At some point I decided to try to figure out how to make reliable systems. I started with Clojure since I thought that immutability plus some better null handling were key, and Clojure offerred both (hence my last post). Turns out, it wasn't enough by itself. I still had try/catches and null checks litter the code, and I still had the same amount of system crashes. I then rememberred reading or hearing about reliable systems written in Erlang. So I took a look, and was happily surprised (hence this post).

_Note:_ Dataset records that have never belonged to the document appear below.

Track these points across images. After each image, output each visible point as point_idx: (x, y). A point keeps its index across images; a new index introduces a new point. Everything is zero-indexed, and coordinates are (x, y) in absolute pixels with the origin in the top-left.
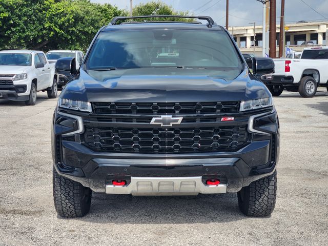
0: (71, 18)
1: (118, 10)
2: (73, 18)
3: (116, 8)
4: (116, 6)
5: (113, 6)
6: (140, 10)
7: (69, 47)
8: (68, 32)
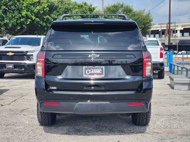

I have yet to make a realistic software codebase with Erlang (or Elixir which is built on Erlang). But, in my different test projects it looks extremely promising. I've been able to intentionally crash processes and things keep working. I've experienced the benefit of a supervision tree when I crashed the same process so many times it tripped the supervisor and caused that to crash as well. I've tried the different restart strategies. I also used the raw link and monitor capabilities to write some custom error recovery mechanisms. And yet in all of these tests my app keeps working. I've been very impressed by how hard it is to kill my small little test apps, even when using REPL commands to intentionally kill processes. So I am looking forward to writing and finishing a much bigger project and see how reliable I can make that

Erlang is less about making a distributed system and more about making a solid, reliable system. It's less about making the next WhatsApp or Discord and more about making a service that just works. It's less about spinning up many servers to create massive scale and more about having that one server running in a closet that no one thinks about because it doesn't have issues. It's about being able to avoid downtime (even planned downtime) without having massively complex Kubernetes setups and blue-green deployments. It's meant for small teams and projects which just want their code to work. That's the true beauty of Erlang, and I'm excited to keep using it.